The conference comes during a year that’s included an uptick in violent crimes in central Ohio and elsewhere and demonstrations and civil unrest nationally following the death of George Floyd at the hands of Minneapolis officers. The officers involved that and other violent incidents recorded by bystanders and posted online have sparked widespread criticism and attacks against all those involved in law enforcement.

“I have never seen a time that’s been as awful as this in the last 20 years,” Yost said. “The invective, the hatred, that is pouring our for the people that actually put their lives on the line every day, it’s just astounding to me.”

He added, “To take those isolated incidents, those few incidents, and compare them to the millions of encounters law enforcement has on the streets every single year is just patently absurd.”

Yost called for better, more consistent funding for officer training and countered calls nationally to reduce spending on law enforcement.

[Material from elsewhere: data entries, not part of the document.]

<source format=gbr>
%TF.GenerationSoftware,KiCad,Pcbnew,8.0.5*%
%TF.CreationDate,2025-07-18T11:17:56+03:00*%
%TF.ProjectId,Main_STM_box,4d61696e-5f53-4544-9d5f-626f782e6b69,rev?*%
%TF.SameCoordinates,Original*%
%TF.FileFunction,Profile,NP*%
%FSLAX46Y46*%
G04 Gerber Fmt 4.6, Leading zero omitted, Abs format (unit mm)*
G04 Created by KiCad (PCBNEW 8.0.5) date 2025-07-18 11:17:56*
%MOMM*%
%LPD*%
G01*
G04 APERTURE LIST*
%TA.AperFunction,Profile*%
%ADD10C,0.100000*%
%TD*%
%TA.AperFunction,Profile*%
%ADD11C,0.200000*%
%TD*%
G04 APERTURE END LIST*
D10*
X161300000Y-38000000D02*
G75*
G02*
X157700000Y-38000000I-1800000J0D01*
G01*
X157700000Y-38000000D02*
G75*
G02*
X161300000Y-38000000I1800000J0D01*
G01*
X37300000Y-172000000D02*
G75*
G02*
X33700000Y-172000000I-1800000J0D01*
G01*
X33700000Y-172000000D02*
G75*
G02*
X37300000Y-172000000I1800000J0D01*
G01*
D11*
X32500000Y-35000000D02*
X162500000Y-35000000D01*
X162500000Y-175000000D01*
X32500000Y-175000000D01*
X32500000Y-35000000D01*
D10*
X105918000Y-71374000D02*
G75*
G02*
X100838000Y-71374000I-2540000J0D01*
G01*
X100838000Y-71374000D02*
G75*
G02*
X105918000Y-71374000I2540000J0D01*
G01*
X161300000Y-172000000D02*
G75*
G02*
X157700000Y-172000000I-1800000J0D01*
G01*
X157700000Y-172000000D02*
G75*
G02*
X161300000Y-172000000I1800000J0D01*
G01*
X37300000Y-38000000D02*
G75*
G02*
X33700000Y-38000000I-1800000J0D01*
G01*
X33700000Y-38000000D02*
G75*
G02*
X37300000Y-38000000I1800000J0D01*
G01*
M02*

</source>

“Defunding chronically underfunded police agencies is hardly the way to promote public safety,” he said. “We don’t need less policing, we need better policing.”

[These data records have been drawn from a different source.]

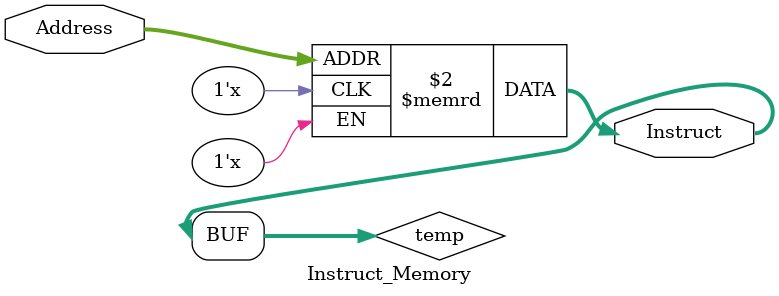
<source format=v>
module Instruct_Memory(Address, Instruct);				//指令存储器
	input [9:0] Address;
	output [31:0] Instruct;
	
	reg [31:0] temp;
	reg [31:0] instruct_memory[1023:0];
	
	always@(Address)
	begin
		temp = instruct_memory[Address];
	end
	
	assign Instruct = temp;
endmodule
</source>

New officers complete 700-plus hours of basic training and then are placed on the job, and “maybe there’s money this year or next year for training or maybe not ... My No. 1 priority is to make sure that that changes during my term in office. I want regular, dedicated funding.”

Monday’s conference started on a somber note, with Yost offering a moment of silence for Cleveland Police Detective James Skernivitz, who was killed earlier this month during an undercover drug investigation.

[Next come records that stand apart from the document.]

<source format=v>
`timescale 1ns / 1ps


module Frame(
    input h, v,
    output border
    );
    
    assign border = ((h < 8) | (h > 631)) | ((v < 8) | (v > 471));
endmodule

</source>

Another Cleveland officer, Nick Sabo, distraught over Skernivitiz’s death, took his own life a few days later.

“I know we don’t like to talk about cop suicide, but he died in the line of duty, just as much as Detective Skernivitz did, because the stress of this time that pushed him over the edge, the loss of his friend, the increasing danger on the streets or the lack of support in so many quarters in our society,” Yost said. “We need to be thinking carefully not only about ourselves but about the people we serve next two, because these are tough times, and not all wounds come from a bullet or a knife, and not all of them are visible.”